__Selection__.
>> Begin

# Anyone got an idea on what species this tree is - potential milling



## Boon (Mar 21, 2016)

Hi all, I was told this is a red wood but as to what species it is am not sure, it's definitely not an Aussie tree seems more like one of those interesting trees from the States somewhere.


----------



## Timberframed (Mar 21, 2016)

My guess is Hemlock but need close-ups of the needles/cones. Can't imagine it growing in a warm climate though.. Looks healthy enough.


----------



## rube2112 (Mar 21, 2016)

Boon said:


> Hi all, I was told this is a red wood but as to what species it is am not sure, it's definitely not an Aussie tree seems more like one of those interesting trees from the States somewhere.
> View attachment 493544
> View attachment 493545
> View attachment 493546
> ...


It almost looks like an ash tree to me but the Bark is kind of hard to tell in the picture. The leaf shape is correct


----------



## Boon (Mar 22, 2016)

Thanks for the replys, do my best to get a shot of the leaves and post


----------



## derwoodii (Mar 22, 2016)

>> End

__Written exercise a__. Reproduce the forum thread above on identifying the tree species in full, changing nothing.

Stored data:
>> Begin

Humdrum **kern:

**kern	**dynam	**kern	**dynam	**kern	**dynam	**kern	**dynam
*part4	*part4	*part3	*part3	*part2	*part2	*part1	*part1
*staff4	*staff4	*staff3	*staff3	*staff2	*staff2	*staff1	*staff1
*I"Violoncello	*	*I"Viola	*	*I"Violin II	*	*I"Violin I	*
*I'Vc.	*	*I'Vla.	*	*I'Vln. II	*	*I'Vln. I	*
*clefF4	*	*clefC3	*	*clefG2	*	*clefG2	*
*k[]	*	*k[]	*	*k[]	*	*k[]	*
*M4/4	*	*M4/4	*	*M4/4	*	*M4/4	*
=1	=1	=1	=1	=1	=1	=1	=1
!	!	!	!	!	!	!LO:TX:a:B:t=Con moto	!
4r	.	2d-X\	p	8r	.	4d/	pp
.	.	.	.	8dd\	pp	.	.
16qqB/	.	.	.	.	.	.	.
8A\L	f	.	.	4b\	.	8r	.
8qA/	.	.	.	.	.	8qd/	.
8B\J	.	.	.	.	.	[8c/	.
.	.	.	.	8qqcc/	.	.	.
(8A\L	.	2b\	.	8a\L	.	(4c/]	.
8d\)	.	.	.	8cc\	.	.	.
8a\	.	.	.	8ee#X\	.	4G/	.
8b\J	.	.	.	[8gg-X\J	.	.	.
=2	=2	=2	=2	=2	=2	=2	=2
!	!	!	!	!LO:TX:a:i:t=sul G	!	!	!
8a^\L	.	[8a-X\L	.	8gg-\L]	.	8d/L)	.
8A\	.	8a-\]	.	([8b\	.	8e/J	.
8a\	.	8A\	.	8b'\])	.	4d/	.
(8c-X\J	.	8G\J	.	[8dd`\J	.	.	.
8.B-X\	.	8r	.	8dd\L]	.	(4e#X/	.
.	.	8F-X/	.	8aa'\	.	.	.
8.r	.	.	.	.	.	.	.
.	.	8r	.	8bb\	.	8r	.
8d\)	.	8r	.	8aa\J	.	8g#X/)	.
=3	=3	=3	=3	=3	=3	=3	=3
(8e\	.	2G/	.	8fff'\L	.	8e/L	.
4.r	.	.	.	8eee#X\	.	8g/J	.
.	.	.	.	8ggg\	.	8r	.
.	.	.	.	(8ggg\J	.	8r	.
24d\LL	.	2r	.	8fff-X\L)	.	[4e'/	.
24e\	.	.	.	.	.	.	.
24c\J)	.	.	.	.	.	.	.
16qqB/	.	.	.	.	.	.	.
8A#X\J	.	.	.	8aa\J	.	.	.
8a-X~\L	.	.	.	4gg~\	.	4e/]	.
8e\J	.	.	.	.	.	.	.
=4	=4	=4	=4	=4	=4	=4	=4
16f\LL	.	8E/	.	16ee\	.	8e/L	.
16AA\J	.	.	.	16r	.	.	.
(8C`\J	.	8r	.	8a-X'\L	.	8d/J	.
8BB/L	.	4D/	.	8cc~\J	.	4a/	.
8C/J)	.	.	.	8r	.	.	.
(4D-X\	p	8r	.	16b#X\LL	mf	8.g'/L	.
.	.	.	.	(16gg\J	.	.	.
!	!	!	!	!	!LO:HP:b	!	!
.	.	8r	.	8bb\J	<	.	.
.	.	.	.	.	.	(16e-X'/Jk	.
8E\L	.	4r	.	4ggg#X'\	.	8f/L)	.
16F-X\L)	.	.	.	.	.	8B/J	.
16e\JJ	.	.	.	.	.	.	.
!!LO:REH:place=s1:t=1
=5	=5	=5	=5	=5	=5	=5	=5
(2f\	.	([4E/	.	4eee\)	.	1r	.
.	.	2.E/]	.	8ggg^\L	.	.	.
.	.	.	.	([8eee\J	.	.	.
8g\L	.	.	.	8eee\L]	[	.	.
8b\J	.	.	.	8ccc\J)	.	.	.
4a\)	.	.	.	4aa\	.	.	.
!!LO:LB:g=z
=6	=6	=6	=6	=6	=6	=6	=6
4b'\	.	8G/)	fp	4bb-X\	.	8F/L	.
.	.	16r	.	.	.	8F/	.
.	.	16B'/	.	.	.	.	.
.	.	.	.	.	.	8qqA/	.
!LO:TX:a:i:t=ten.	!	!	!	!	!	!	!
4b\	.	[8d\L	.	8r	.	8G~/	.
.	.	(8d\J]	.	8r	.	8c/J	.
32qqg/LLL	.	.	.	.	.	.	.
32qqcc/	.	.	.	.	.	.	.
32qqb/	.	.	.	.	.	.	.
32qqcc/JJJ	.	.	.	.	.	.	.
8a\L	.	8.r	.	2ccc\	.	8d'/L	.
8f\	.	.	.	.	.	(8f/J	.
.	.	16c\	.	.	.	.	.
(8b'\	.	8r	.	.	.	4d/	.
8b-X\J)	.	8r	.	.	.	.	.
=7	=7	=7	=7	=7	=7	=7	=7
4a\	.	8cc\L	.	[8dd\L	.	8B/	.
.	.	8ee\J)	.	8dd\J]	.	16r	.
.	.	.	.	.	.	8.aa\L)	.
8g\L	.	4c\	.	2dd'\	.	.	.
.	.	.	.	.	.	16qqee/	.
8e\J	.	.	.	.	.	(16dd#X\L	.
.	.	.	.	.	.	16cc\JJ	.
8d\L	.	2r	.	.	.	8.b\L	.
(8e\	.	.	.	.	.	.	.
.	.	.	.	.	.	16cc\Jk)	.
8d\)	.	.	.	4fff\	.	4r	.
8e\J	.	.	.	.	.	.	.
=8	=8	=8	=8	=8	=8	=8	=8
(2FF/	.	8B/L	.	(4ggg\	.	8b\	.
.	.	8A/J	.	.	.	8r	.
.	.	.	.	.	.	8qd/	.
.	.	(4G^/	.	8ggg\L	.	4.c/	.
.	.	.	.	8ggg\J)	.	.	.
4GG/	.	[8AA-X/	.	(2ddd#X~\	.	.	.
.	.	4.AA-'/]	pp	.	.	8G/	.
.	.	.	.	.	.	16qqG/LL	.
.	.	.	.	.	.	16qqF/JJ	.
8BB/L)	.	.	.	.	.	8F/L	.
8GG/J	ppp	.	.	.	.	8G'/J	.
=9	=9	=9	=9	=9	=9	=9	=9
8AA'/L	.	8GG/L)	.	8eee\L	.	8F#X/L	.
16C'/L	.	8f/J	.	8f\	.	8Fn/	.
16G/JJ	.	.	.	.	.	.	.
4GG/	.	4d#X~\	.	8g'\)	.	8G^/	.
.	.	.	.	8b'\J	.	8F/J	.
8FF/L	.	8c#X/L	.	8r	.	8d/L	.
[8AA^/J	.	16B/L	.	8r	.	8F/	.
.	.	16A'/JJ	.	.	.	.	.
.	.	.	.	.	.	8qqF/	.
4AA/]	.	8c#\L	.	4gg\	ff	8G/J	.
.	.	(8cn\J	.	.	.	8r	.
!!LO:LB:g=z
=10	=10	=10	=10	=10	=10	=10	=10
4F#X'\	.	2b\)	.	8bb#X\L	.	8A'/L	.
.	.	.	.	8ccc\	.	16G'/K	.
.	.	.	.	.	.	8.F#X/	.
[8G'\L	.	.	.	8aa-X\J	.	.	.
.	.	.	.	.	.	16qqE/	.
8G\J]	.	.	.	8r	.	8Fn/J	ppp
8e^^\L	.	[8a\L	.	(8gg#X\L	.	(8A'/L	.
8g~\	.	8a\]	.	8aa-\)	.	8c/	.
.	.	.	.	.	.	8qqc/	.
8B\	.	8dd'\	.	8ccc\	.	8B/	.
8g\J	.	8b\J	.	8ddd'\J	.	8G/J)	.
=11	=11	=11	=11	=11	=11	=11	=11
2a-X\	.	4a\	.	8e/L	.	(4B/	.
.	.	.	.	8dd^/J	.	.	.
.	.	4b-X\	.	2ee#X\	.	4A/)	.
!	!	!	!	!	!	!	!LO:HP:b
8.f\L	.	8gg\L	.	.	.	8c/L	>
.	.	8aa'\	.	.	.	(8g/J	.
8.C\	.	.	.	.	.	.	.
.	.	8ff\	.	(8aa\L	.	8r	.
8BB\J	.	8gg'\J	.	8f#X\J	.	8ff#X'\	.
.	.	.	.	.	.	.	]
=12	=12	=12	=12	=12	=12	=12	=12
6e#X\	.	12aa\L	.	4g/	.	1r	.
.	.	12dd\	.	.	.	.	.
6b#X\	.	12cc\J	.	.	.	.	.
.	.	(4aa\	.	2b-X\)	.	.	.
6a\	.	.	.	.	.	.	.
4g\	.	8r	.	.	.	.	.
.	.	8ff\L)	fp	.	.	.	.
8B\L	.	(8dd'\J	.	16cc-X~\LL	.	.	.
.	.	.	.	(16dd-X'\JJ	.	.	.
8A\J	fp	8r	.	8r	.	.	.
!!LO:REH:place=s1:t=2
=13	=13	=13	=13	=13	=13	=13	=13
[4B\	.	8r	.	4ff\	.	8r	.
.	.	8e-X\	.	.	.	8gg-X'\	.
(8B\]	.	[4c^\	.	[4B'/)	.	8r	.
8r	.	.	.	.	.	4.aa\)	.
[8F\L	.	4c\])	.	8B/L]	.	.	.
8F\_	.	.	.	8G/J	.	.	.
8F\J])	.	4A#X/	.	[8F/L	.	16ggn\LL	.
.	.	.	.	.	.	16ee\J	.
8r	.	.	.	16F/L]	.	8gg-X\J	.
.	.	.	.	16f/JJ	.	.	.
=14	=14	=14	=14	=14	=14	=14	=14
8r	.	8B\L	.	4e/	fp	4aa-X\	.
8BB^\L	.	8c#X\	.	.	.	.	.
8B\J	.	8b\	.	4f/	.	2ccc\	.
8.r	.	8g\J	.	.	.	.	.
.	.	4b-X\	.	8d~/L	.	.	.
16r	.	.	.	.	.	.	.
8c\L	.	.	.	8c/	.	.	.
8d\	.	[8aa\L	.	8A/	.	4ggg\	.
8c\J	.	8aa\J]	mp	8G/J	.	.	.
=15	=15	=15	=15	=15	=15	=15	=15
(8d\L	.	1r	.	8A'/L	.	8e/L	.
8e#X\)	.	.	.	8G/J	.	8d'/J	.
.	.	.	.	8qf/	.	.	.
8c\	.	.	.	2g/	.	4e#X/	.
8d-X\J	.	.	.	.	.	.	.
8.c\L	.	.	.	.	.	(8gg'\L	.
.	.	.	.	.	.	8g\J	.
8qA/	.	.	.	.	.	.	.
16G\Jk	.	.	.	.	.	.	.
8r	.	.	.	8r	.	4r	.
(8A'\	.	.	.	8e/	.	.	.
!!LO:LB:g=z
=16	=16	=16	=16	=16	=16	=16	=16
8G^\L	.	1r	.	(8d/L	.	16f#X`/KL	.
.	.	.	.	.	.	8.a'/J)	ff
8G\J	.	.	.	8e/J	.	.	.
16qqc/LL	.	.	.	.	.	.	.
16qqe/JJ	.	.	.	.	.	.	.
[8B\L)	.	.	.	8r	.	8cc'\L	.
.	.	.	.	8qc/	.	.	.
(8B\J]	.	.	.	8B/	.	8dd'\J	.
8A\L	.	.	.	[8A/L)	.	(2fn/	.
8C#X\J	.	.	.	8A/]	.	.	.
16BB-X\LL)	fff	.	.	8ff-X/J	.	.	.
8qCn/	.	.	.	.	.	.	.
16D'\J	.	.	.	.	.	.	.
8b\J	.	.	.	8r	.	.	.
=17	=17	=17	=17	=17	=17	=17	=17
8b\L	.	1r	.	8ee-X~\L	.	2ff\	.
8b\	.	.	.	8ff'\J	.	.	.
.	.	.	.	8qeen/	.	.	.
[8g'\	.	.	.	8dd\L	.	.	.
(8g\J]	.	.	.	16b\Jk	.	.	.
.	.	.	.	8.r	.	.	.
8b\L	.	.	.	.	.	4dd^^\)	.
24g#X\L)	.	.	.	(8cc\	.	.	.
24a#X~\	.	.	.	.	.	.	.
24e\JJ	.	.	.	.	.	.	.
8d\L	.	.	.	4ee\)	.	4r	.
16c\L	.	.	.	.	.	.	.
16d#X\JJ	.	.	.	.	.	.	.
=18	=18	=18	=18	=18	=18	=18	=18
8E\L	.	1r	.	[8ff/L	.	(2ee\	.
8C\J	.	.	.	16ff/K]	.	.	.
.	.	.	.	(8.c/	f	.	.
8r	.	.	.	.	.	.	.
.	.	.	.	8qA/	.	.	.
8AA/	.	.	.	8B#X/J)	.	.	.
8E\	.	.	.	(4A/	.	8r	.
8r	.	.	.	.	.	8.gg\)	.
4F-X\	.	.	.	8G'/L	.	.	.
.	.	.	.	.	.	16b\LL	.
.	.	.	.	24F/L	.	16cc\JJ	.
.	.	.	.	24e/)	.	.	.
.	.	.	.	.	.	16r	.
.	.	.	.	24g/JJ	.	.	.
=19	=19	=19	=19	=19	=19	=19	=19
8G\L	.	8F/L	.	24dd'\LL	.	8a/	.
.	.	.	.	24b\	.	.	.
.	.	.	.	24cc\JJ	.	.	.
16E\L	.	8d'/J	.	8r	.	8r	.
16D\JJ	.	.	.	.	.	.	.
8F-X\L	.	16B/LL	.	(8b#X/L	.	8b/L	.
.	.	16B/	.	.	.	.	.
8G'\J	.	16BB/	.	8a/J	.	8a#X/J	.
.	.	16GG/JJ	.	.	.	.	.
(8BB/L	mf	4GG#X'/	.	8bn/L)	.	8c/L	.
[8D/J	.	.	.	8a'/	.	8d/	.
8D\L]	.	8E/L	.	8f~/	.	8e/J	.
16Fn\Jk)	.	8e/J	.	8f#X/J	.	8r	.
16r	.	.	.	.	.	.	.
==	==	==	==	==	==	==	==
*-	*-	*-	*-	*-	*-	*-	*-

>> End

__Written exercise b__. Collect every line of the entries above that contains the string "kern". Case counts.

__Final result a__.
# Anyone got an idea on what species this tree is - potential milling



## Boon (Mar 21, 2016)

Hi all, I was told this is a red wood but as to what species it is am not sure, it's definitely not an Aussie tree seems more like one of those interesting trees from the States somewhere.


----------



## Timberframed (Mar 21, 2016)

My guess is Hemlock but need close-ups of the needles/cones. Can't imagine it growing in a warm climate though.. Looks healthy enough.


----------



## rube2112 (Mar 21, 2016)

Boon said:


> Hi all, I was told this is a red wood but as to what species it is am not sure, it's definitely not an Aussie tree seems more like one of those interesting trees from the States somewhere.
> View attachment 493544
> View attachment 493545
> View attachment 493546
> ...


It almost looks like an ash tree to me but the Bark is kind of hard to tell in the picture. The leaf shape is correct


----------



## Boon (Mar 22, 2016)

Thanks for the replys, do my best to get a shot of the leaves and post


----------



## derwoodii (Mar 22, 2016)

__Final result b__.
Humdrum **kern:
**kern	**dynam	**kern	**dynam	**kern	**dynam	**kern	**dynam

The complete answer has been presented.